» ACTIVITY: List all the lines in these records that hold "none".
--- EXCERPTED RECORDS Enclosed Below ---
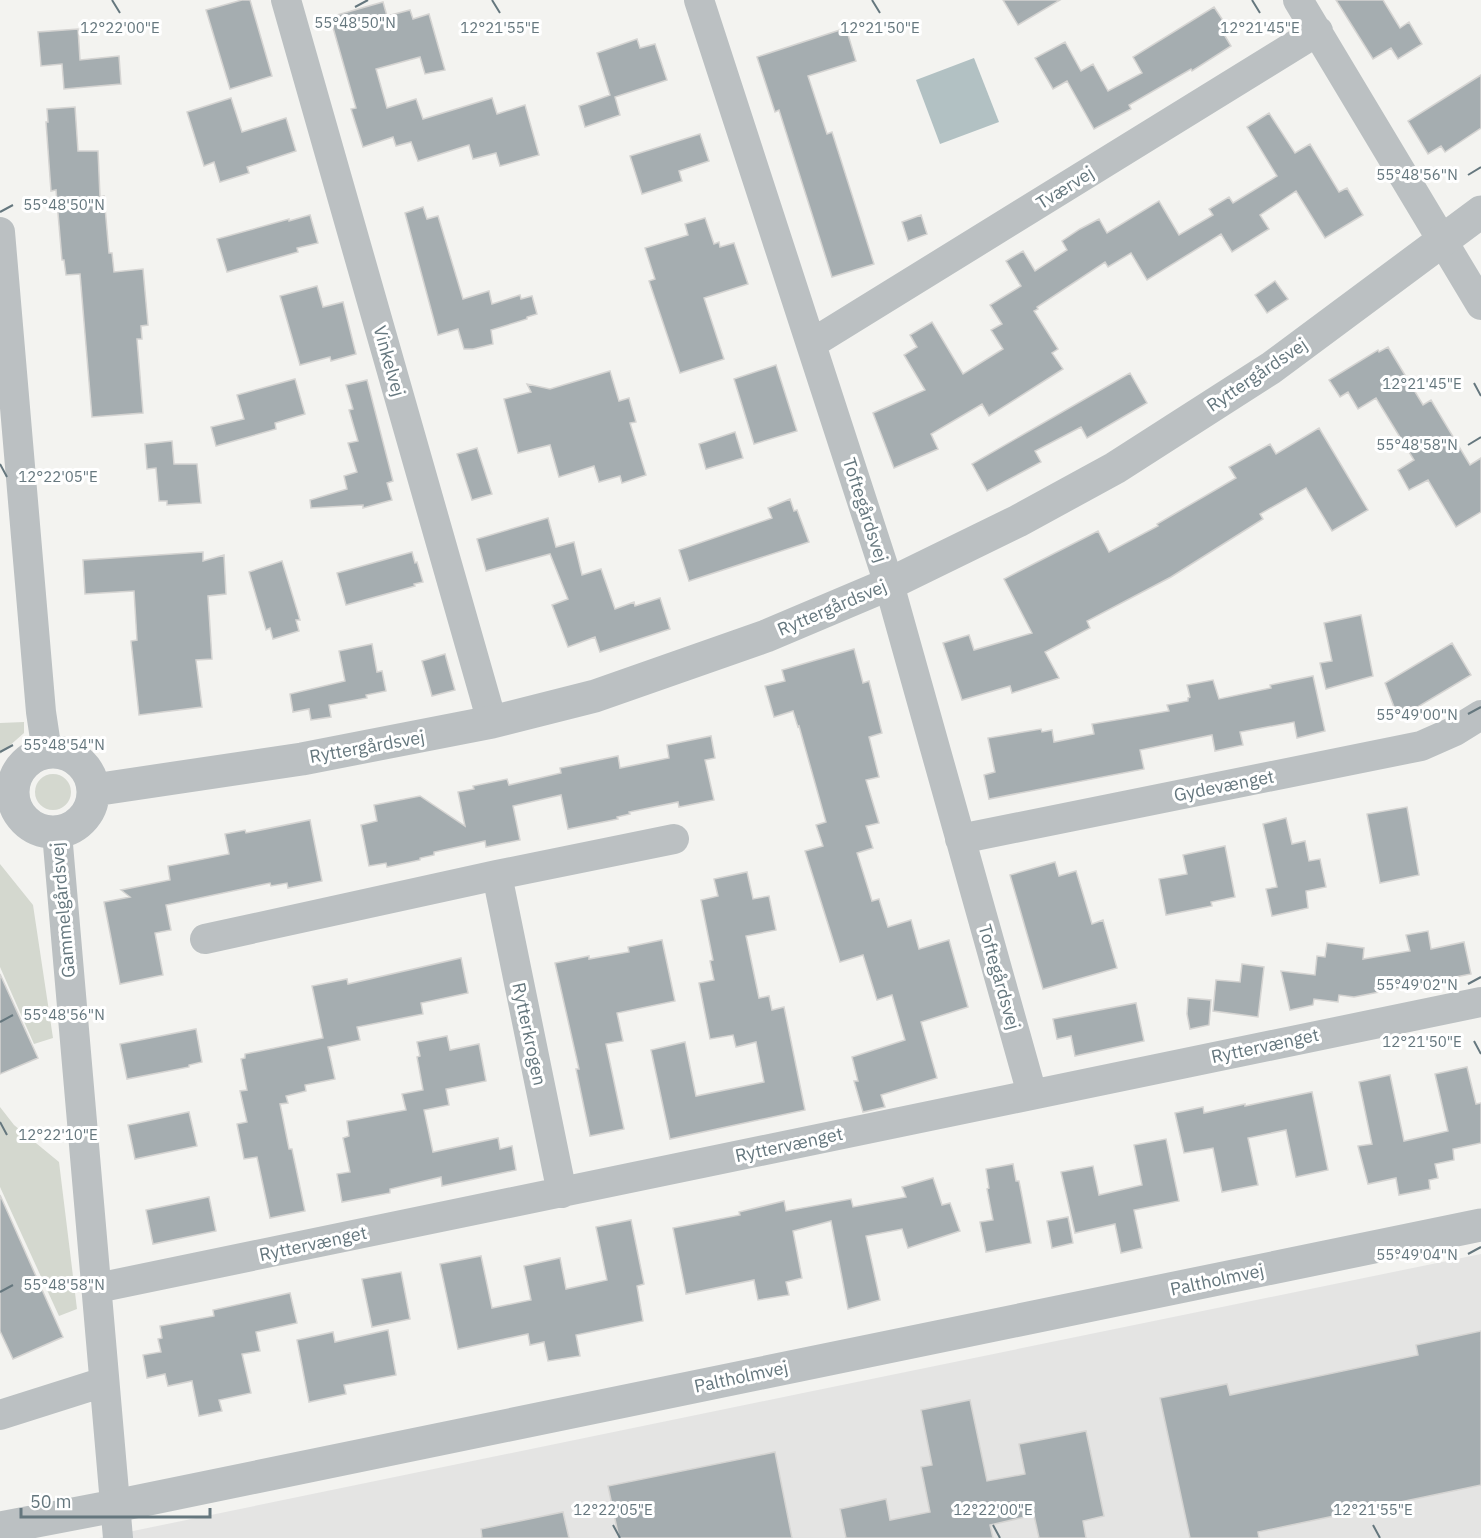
<svg xmlns="http://www.w3.org/2000/svg" width="1481" height="1538" viewBox="0 0 1481 1538" font-family="'IBM Plex Sans',sans-serif">
	<style>
		.built { fill: #e4e4e3 }
		.green { fill: #d4d8cf }
		.water { fill: #b2c1c3 }
		.building { fill: #a5adb0; stroke: #d5d4d2; stroke-width: 1.5 }
		.lines { fill: none; stroke-linecap: round; stroke-linejoin: round }
		.minor { stroke: #bbc0c2; stroke-width: 30 }
		.tertiary { stroke: #bbc0c2; stroke-width: 33 }
		.ticks { fill: none; stroke: #65777e; stroke-width: 2 }
		.labels { text-anchor: middle; stroke-width: 6; stroke-linejoin: round; paint-order: stroke }
		.street-label { font-size: 18px; fill: #65777e; stroke: #fff }
		.ticks-label { font-size: 15px; text-anchor: middle; fill: #65777e; stroke: #fff; stroke-width: 6; stroke-linejoin: round; paint-order: stroke }
	</style>
	<rect width="100%" height="100%" fill="#f3f3f0"/>
	<path class="built" d="M1481,1254V1538H99L803,1393Z"/>
	<path class="green" d="M24,722V733L0,754V723Z
		M35 792a18 18 0 1 1 36 0a18 18 0 1 1-36 0Z
		M0,864L33,905L53,1038L34,1044L0,967Z
		M0,1107L14,1125L59,1162L77,1309L59,1316L0,1187Z"/>
	<path class="water" d="M974,58L999,122L940,144L916,80Z"/>
	<path class="building" d="M242,0H250L272,76L230,89L206,10Z
		M1003,0H1060L1018,25Z
		M1336,0H1383L1400,28L1409,22L1422,44L1398,59L1391,48L1373,59Z
		M383,2L387,16L410,10L413,19L429,14L445,70L425,74L420,57L376,69L387,108L416,99L423,119L492,98L497,114L525,105L539,155L500,166L496,153L473,159L469,145L418,161L411,142L396,146L393,137L363,147L351,109L356,108L330,17Z
		M1214,7L1228,28L1222,31L1231,46L1192,71L1191,69L1129,105L1131,109L1094,129L1067,81L1053,89L1035,58L1065,42L1081,71L1093,64L1108,91L1142,73L1133,57Z
		M846,28L856,61L808,76L827,134L832,132L874,264L832,277L779,110L775,112L757,57Z
		M78,29L80,60L119,56L121,84L64,89L62,64L41,66L38,32Z
		M637,39L640,48L655,44L667,80L615,97L620,115L585,127L579,106L610,95L597,53Z
		M1481,75V128L1445,152L1441,146L1428,154L1408,121Z
		M231,98L242,132L286,118L296,151L247,167L249,173L220,182L214,162L204,166L187,112Z
		M75,107L78,151H98L100,197L104,196L109,253H112L114,272L143,269L148,325L141,326L142,339H137L143,413L92,417L80,274L66,275L64,260H62L56,190L51,191L46,122H48L47,109Z
		M1269,113L1295,153L1310,144L1339,192L1347,188L1363,215L1325,238L1296,191L1260,215L1269,229L1232,252L1221,234L1147,280L1131,253L1108,267L1105,262L1037,307L1038,309L1034,311L1058,349L1052,353L1063,369L989,416L982,404L931,434L938,449L894,468L873,413L925,390L904,355L917,347L910,335L932,322L963,374L1003,349L991,330L1002,324L990,305L1021,286L1006,261L1023,251L1035,271L1067,250L1062,241L1080,229L1099,219L1107,233L1159,201L1179,235L1213,215L1209,209L1229,197L1233,203L1277,176L1247,127Z
		M700,134L709,161L679,171L682,181L642,194L630,156Z
		M423,207L427,219L438,216L463,299L489,291L492,304L520,295L521,299L532,296L537,314L527,317V319L491,330L493,344L473,349H464L458,329L438,335L405,213Z
		M310,215L318,243L297,248L298,252L227,272L217,239L289,219V221Z
		M921,215L927,234L908,241L902,222Z
		M705,218L714,244L719,242L720,247L734,243L748,284L704,298L724,359L680,373L649,281L655,279L645,248L688,235L685,224Z
		M1275,281L1288,299L1267,313L1255,295Z
		M317,286L323,307L343,302L356,354L331,361L330,357L300,365L280,296Z
		M1388,347L1423,405L1431,400L1470,465L1481,458V512L1456,527L1428,480L1409,490L1398,470L1414,460L1376,398L1358,409L1348,392L1340,397L1329,380L1378,350L1379,352Z
		M776,365L797,431L754,444L734,379Z
		M610,371L619,401L629,398L636,422L630,423L646,475L622,483L620,476L599,482L594,466L559,477L550,445L518,453L504,399L531,392L527,384L550,389Z
		M1130,373L1147,403L1087,438L1081,427L1035,451L1041,462L987,491L972,464Z
		M295,379L305,414L275,423L276,429L216,446L211,427L244,419L237,395Z
		M367,380L393,481L387,483L392,500L363,508V505L311,508L310,500L347,489L344,476L357,472L348,443L358,441L349,410L353,409L346,385Z
		M1319,428L1368,510L1332,531L1306,488L1260,514L1263,519L1171,577L1087,621L1090,628L1045,652L1059,678L1012,693L1010,686L962,700L943,643L969,635L974,650L1032,633L1004,579L1098,531L1109,552L1158,526L1157,524L1236,478L1229,467L1270,444L1276,454Z
		M735,432L743,458L706,469L699,444Z
		M172,441L174,464H197L201,503L167,505V501H159L156,468L147,469L145,444Z
		M477,448L492,494L472,500L457,454Z
		M790,499L794,511L797,510L809,542L689,581L679,550L772,518L768,508Z
		M548,518L556,547L574,542L582,575L601,569L615,609L634,602L635,606L660,598L670,629L600,652L595,637L568,647L552,605L568,599L550,554L486,571L477,539Z
		M203,552V561L224,555L226,594L208,596L212,659L196,660L202,707L139,715L131,641L137,640L134,591L85,594L83,560Z
		M412,552L415,563L417,562L423,582L414,584L415,586L346,605L337,573Z
		M282,561L300,620H296L299,631L273,639L270,628L266,630L249,572Z
		M1361,615L1373,676L1326,689L1320,663L1332,661L1324,623Z
		M1452,643L1471,675L1411,711V709L1397,715L1385,683Z
		M372,644L377,672L382,671L386,691L366,695L367,698L329,705L331,717L311,720L309,709L293,712L290,694L345,681L339,651Z
		M854,649L863,683L869,681L882,733L869,737L879,777L866,780L879,823L866,826L873,848L857,853L872,901L879,899L888,927L911,920L919,949L949,940L968,1007L921,1022L937,1078L881,1095L885,1107L863,1112L854,1081H858L852,1057L905,1040L892,995L877,1000L863,955L840,962L805,851L823,846L816,825L826,822L799,726L798,727L793,711L774,717L765,686L785,681L782,670Z
		M445,654L455,690L432,696L422,661Z
		M1313,676L1325,731L1297,738L1294,722L1240,732L1243,745L1215,751L1212,735L1140,750L1144,769L989,799L984,775L995,772L988,738L1041,729L1042,732L1052,730L1054,742L1094,734L1092,724L1169,711L1167,705L1188,701V698L1190,697L1187,685L1213,680L1219,699L1271,688L1270,685Z
		M711,736L715,758L705,760L714,800L679,807L678,802L629,812L630,814L617,817L618,819L568,829L561,795L513,806L520,840L486,847L485,841L434,852V855L420,858V860L387,867L386,863L369,866L361,825L377,821L374,805L420,796L465,826L458,792L474,789L473,786L507,779L509,785L561,773L560,768L618,756L620,768L669,758L667,745Z
		M1407,807L1419,875L1380,883L1367,814Z
		M1286,818L1292,844L1305,841L1309,861L1320,859L1326,887L1306,891L1308,908L1272,916L1266,889L1277,887L1263,824Z
		M310,820L322,881L288,888L287,883L271,886L270,883L166,905L171,930L155,933L163,975L120,984L104,902L130,897L121,890L170,880L168,866L229,854L225,834L245,830L246,833Z
		M1225,846L1235,897L1211,902L1212,906L1166,915L1159,879L1187,874L1183,855Z
		M1055,862L1059,876L1076,871L1092,924L1103,920L1117,968L1043,989L1010,875Z
		M747,872L753,899L769,896L776,930L746,936L759,998L769,996L772,1010L784,1007L805,1110L670,1139L651,1050L685,1042L696,1096L764,1082L756,1042L736,1047L733,1035L710,1039L699,983L714,980L710,961L713,960L701,900L718,896L714,879Z
		M1428,931L1431,949L1464,942L1471,974L1354,997L1339,995L1338,1002L1314,999L1313,1005L1290,1010L1281,971L1315,975L1317,956L1325,957L1327,943L1364,948L1363,959L1410,951L1406,935Z
		M662,940L675,1001L617,1013L623,1041L606,1044L624,1129L590,1136L576,1069H579L555,963L589,956V959L629,952L628,947Z
		M461,958L468,993L421,1003L423,1014L357,1027L360,1040L328,1047L335,1079L305,1085L306,1091L286,1096L288,1103L280,1104L289,1149H292L305,1211L270,1218L257,1157L244,1159L237,1124L247,1122L240,1091L247,1090L241,1059L245,1058V1054L323,1038L312,986L347,979L348,984Z
		M1242,964L1264,967L1258,1017L1213,1011L1216,980L1240,982Z
		M0,974L38,1058L0,1074Z
		M1188,998L1211,1000L1209,1025L1190,1029L1187,1014Z
		M1136,1003L1144,1041L1075,1056L1071,1036L1057,1039L1053,1019Z
		M196,1029L202,1062L189,1065V1067L127,1079L120,1044Z
		M447,1036L450,1050L479,1044L486,1081L446,1089L449,1105L424,1110L433,1152L498,1138L500,1149L512,1146L516,1170L442,1186L441,1177L390,1189V1193L342,1202L337,1174L350,1172L343,1138L349,1136L347,1121L406,1110L402,1094L423,1090L417,1057L420,1056L417,1042Z
		M1467,1067L1476,1104L1481,1103V1143L1453,1149L1454,1160L1435,1164L1438,1178L1429,1180L1430,1189L1399,1195L1396,1178L1368,1184L1358,1146L1372,1144L1359,1082L1390,1075L1404,1141L1448,1131L1435,1074Z
		M1312,1092L1328,1170L1296,1177L1286,1130L1248,1138L1258,1185L1222,1192L1213,1148L1184,1153L1175,1113L1203,1107L1204,1113L1245,1104V1106Z
		M189,1112L197,1146L135,1159L128,1125Z
		M1166,1139L1179,1201L1134,1210L1142,1248L1121,1253L1115,1224L1075,1233L1061,1172L1093,1166L1099,1195L1142,1185L1134,1145Z
		M1013,1164L1016,1181H1019L1031,1243L986,1252L980,1222L993,1220L987,1189L989,1188L986,1169Z
		M933,1178L942,1205L950,1203L960,1231L908,1248L902,1229L866,1236L880,1300L848,1309L831,1221L793,1231L802,1278L786,1282L789,1295L758,1300L754,1280L686,1294L673,1228L740,1215L739,1212L784,1201L786,1211L851,1199L853,1207L906,1197L902,1187Z
		M0,1195L63,1337L13,1359L0,1331Z
		M209,1197L216,1231L153,1244L146,1210Z
		M1068,1217L1073,1243L1052,1248L1047,1221Z
		M631,1220L644,1284L637,1286L643,1321L576,1335L580,1356L548,1361L544,1342L530,1345L528,1334L458,1349L440,1264L481,1256L492,1308L531,1300L524,1266L560,1258L566,1289L607,1280L596,1227Z
		M401,1272L410,1319L372,1327L362,1279Z
		M290,1293L297,1323L256,1332L260,1351L242,1354L251,1393L219,1400L222,1411L199,1416L192,1381L168,1386L165,1374L147,1378L143,1355L161,1352L158,1339L162,1338L160,1326L214,1316L213,1310Z
		M388,1330L396,1375L344,1385L346,1394L309,1402L297,1340L333,1332L335,1342Z
		M1481,1331V1485L1258,1532L1259,1538H1190L1160,1398L1227,1384L1230,1395L1418,1355L1416,1345Z
		M970,1400L987,1481L1025,1474L1019,1444L1086,1431L1104,1516L1083,1521L1086,1538H1039L1034,1515L990,1525L993,1538H846L840,1509L886,1499L890,1520L930,1512L921,1467L932,1465L921,1410Z
		M775,1452L792,1538H619L608,1486Z
		M563,1512L569,1538H482L481,1529Z"/>
	<g class="lines">
		<path class="minor" d="M286,0L492,722
			M699,0L889,584L1032,1094
			M1298,0L1481,305
			M0,232L41,712L47,752
			M811,344L1318,31
			M57,833L118,1538
			M960,839L1421,746L1455,731L1481,715
			M497,875L562,1193
			M205,939L497,875L674,839
			M97,1288L1481,1002
			M0,1415L104,1382"/>
		<path class="tertiary" d="M13 792a40 40 0 1 1 80 0a40 40 0 1 1-80 0Z
			M94,790L302,759L492,722L595,696L766,636L889,584L1018,521L1115,468L1271,368L1481,212
			M0,1528L115,1506L1481,1225"/>
	</g>
	<path class="ticks" d="M112,0L120,13M492,0L500,13M872,0L880,13M1252,0L1260,13M355,7L368,0M1468,175L1481,167M0,212L13,205M1474,383L1481,396M1468,445L1481,437M0,464L7,477M1468,714L1481,707M0,752L13,745M1468,984L1481,977M0,1022L13,1015M1474,1041L1481,1054M0,1122L7,1135M1468,1254L1481,1247M0,1292L13,1285M613,1525L620,1538M993,1525L1000,1538M1373,1525L1380,1538"/>
	<g class="labels">
		<g class="street-label">
			<text transform="translate(1065 188) rotate(-32)" y="6">Tværvej</text>
			<text transform="translate(389 361) rotate(74)" y="6">Vinkelvej</text>
			<text transform="translate(1257 375) rotate(-34)" y="6">Ryttergårdsvej</text>
			<text transform="translate(865 510) rotate(72)" y="6">Toftegårdsvej</text>
			<text transform="translate(832 608) rotate(-23)" y="6">Ryttergårdsvej</text>
			<text transform="translate(367 747) rotate(-10)" y="6">Ryttergårdsvej</text>
			<text transform="translate(1224 786) rotate(-11)" y="6">Gydevænget</text>
			<text transform="translate(63 910) rotate(-95)" y="6">Gammelgårdsvej</text>
			<text transform="translate(999 977) rotate(74)" y="6">Toftegårdsvej</text>
			<text transform="translate(529 1034) rotate(78)" y="6">Rytterkrogen</text>
			<text transform="translate(1265 1046) rotate(-12)" y="6">Ryttervænget</text>
			<text transform="translate(789 1145) rotate(-12)" y="6">Ryttervænget</text>
			<text transform="translate(313 1244) rotate(-12)" y="6">Ryttervænget</text>
			<text transform="translate(1217 1280) rotate(-12)" y="6">Paltholmvej</text>
			<text transform="translate(741 1377) rotate(-12)" y="6">Paltholmvej</text>
		</g>
	</g>
	<g class="ticks-label">
		<text x="355" y="28">55°48'50"N</text>
		<text x="120" y="33">12°22'00"E</text>
		<text x="500" y="33">12°21'55"E</text>
		<text x="880" y="33">12°21'50"E</text>
		<text x="1260" y="33">12°21'45"E</text>
		<text x="1417" y="180">55°48'56"N</text>
		<text x="64" y="210">55°48'50"N</text>
		<text x="1422" y="389">12°21'45"E</text>
		<text x="1417" y="450">55°48'58"N</text>
		<text x="58" y="482">12°22'05"E</text>
		<text x="1417" y="720">55°49'00"N</text>
		<text x="64" y="750">55°48'54"N</text>
		<text x="1417" y="990">55°49'02"N</text>
		<text x="64" y="1020">55°48'56"N</text>
		<text x="1422" y="1047">12°21'50"E</text>
		<text x="58" y="1140">12°22'10"E</text>
		<text x="1417" y="1260">55°49'04"N</text>
		<text x="64" y="1290">55°48'58"N</text>
		<text x="613" y="1515">12°22'05"E</text>
		<text x="993" y="1515">12°22'00"E</text>
		<text x="1373" y="1515">12°21'55"E</text>
	</g>
	<path d="M21 1508v9h189v-9" fill="none" stroke="#65777e" stroke-width="3"/>
	<text x="30" y="1508" font-size="18" fill="#65777e" stroke="#ffffff" stroke-width="4.5" paint-order="stroke">50 m</text>
</svg>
--- End of Enclosed EXCERPTED RECORDS ---
» YOUR SOLUTION:
		.lines { fill: none; stroke-linecap: round; stroke-linejoin: round }
		.ticks { fill: none; stroke: #65777e; stroke-width: 2 }
	<path d="M21 1508v9h189v-9" fill="none" stroke="#65777e" stroke-width="3"/>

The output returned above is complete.